SBD/Issue 48/Collegiate Sports

Early Risers: St. Peter's, Monmouth Benefit From ESPN Exposure

Monmouth-St. Peter's Game At 6:00am ET On
ESPN Gets Programs Precious Exposure Time
St. Peter’s College and Monmouth Univ. yesterday got “two hours of precious national exposure” when the schools’ men’s basketball teams played a 6:00am ET game on ESPN as part of the net’s 24-hours College Hoops Tip-Off Marathon, according to Dave Caldwell of the N.Y. TIMES. Neither team received money for participating, but St. Peter’s AD Patrick Elliott said that ESPN “covered the production costs,” which is “not always the case for midmajor teams who want their basketball games televised.” Monmouth coach Dave Calloway: “I would do it again, and I’d love for it to be a rematch at our place. Same Bat time, same Bat channel” (N.Y. TIMES, 11/18). St. Peter’s coach John Dunne: “It was a great idea. But when I woke up at 3 o’clock (Tuesday) morning I was like, ‘Ugh’” (, 11/17). In New Jersey, Steve Politi notes the crowd of 1,246 at St. Peter’s Yanitelli Center was “large for the school,” which was making its first appearance on ESPN since '79.  While marquee matchups Gonzaga-Michigan State and Memphis-Kansas filled ESPN's primetime slots last night, and West Coast teams took care of Tuesday's overnight slots, “some school had to play [at] 6 a.m., a time slot that had never once been filled by a college basketball team” (Newark STAR-LEDGER, 11/18).

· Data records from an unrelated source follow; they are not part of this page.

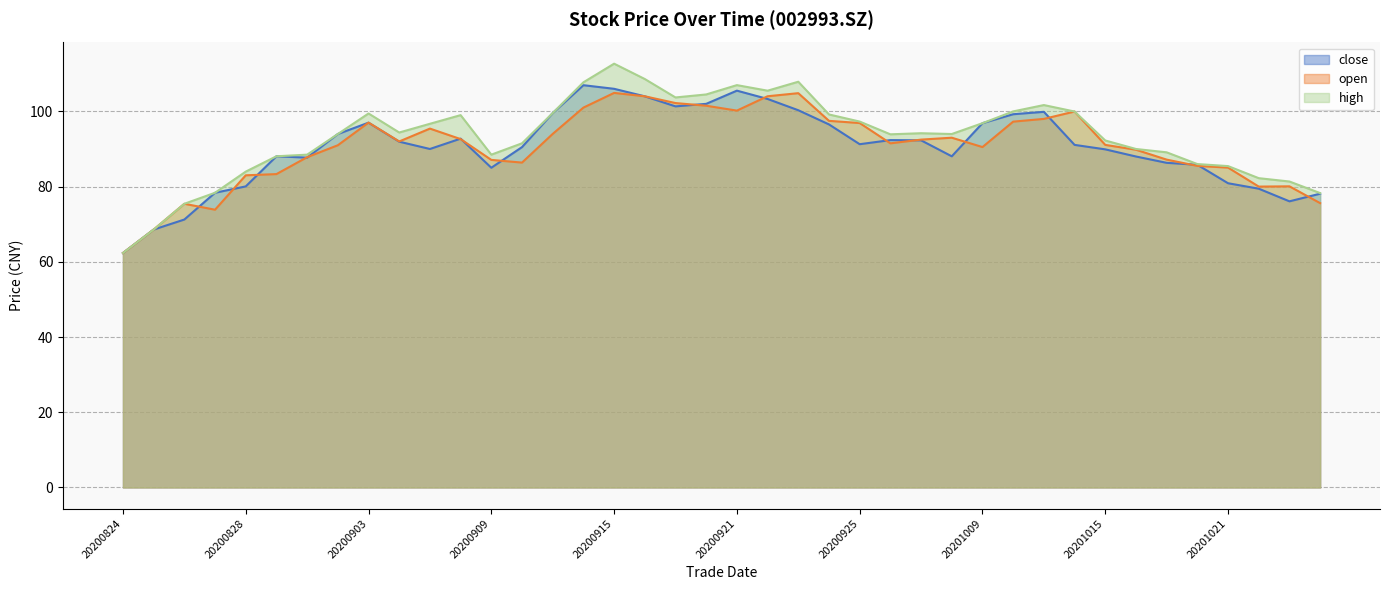

Reading left to right, transcribe all the data shown in this chart.

close: 20200824=62.3	20200825=68.6	20200826=71.2	20200827=78.4	20200828=80.0	20200831=88.1	20200901=87.7	20200902=94.0	20200903=97.0	20200904=91.9	20200907=90.0	20200908=92.8	20200909=85.0	20200910=90.5	20200911=99.5	20200914=107.0	20200915=106.0	20200916=104.0	20200917=101.3	20200918=102.0	20200921=105.5	20200922=103.3	20200923=100.3	20200924=96.5	20200925=91.3	20200928=92.4	20200929=92.3	20200930=88.0	20201009=96.9	20201012=99.2	20201013=99.9	20201014=91.1	20201015=89.9	20201016=88.0	20201019=86.3	20201020=85.8	20201021=80.9	20201022=79.4	20201023=76.1	20201026=78.1
open: 20200824=62.3	20200825=68.6	20200826=75.4	20200827=73.8	20200828=83.0	20200831=83.3	20200901=87.8	20200902=91.0	20200903=97.0	20200904=92.0	20200907=95.4	20200908=92.6	20200909=87.1	20200910=86.4	20200911=94.0	20200914=101.0	20200915=104.9	20200916=104.0	20200917=102.2	20200918=101.5	20200921=100.2	20200922=104.0	20200923=104.8	20200924=97.5	20200925=96.9	20200928=91.5	20200929=92.5	20200930=93.0	20201009=90.5	20201012=97.3	20201013=98.0	20201014=100.0	20201015=91.1	20201016=89.8	20201019=87.2	20201020=85.5	20201021=85.0	20201022=80.0	20201023=80.1	20201026=75.6
high: 20200824=62.3	20200825=68.6	20200826=75.4	20200827=78.4	20200828=84.0	20200831=88.1	20200901=88.5	20200902=94.0	20200903=99.4	20200904=94.4	20200907=96.7	20200908=99.0	20200909=88.5	20200910=91.5	20200911=99.5	20200914=107.7	20200915=112.7	20200916=108.6	20200917=103.7	20200918=104.5	20200921=107.0	20200922=105.5	20200923=107.9	20200924=99.2	20200925=97.3	20200928=93.9	20200929=94.2	20200930=94.0	20201009=96.9	20201012=100.0	20201013=101.7	20201014=100.0	20201015=92.3	20201016=90.0	20201019=89.1	20201020=86.0	20201021=85.5	20201022=82.2	20201023=81.3	20201026=78.3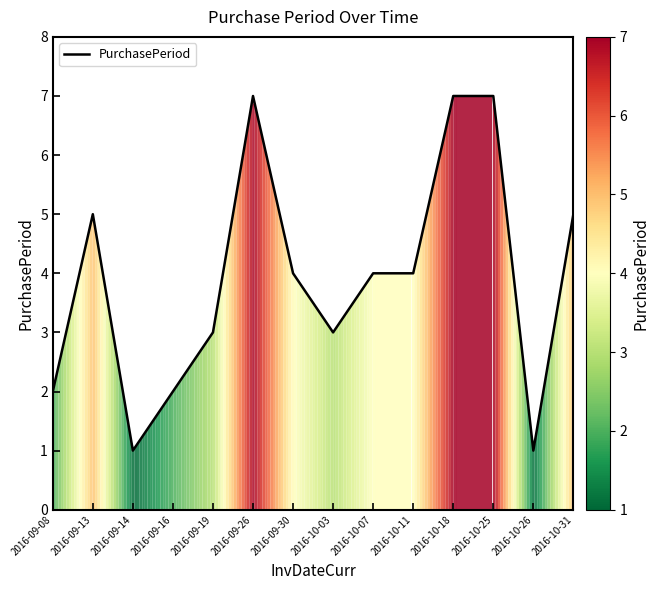

Reading left to right, what are all the values shown in this chart?

2016-09-08=2	2016-09-13=5	2016-09-14=1	2016-09-16=2	2016-09-19=3	2016-09-26=7	2016-09-30=4	2016-10-03=3	2016-10-07=4	2016-10-11=4	2016-10-18=7	2016-10-25=7	2016-10-26=1	2016-10-31=5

CLASS DISMISSED: Liberty Univ. Associate AD Kevin Keys said 5,380 of the roughly 7,000 students at the school attended yesterday’s game against Clemson Univ., which tipped off at 10:00am. In Virginia, Chris Lang notes Liberty’s administration “allowed students to miss their 9:15 and 10:50 a.m. classes to attend” the game. Students were “given passes that had to be time stamped at the Vines Center exits, and not one could leave until the game was over.” Total attendance at the game was 8,143, the “ninth largest in Vines Center history and the second time the arena has exceeded its 8,085-seat capacity since seating was reduced from 9,000 several years ago” (LYNCHBURG NEWS ADVOCATE, 11/18).